• _EXERCISE REQUIREMENTS_
Only the lines from the one with "52 403 24234" through the end of the data are wanted, copied exactly.

### INPUT MATERIAL ###

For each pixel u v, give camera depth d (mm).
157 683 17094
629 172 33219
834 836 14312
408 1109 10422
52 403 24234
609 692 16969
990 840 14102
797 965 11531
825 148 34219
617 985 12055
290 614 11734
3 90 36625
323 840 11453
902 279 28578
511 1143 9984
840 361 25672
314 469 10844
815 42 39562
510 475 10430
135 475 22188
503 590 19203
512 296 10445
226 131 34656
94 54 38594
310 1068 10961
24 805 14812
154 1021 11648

###

• _TASK SOLUTION_
52 403 24234
609 692 16969
990 840 14102
797 965 11531
825 148 34219
617 985 12055
290 614 11734
3 90 36625
323 840 11453
902 279 28578
511 1143 9984
840 361 25672
314 469 10844
815 42 39562
510 475 10430
135 475 22188
503 590 19203
512 296 10445
226 131 34656
94 54 38594
310 1068 10961
24 805 14812
154 1021 11648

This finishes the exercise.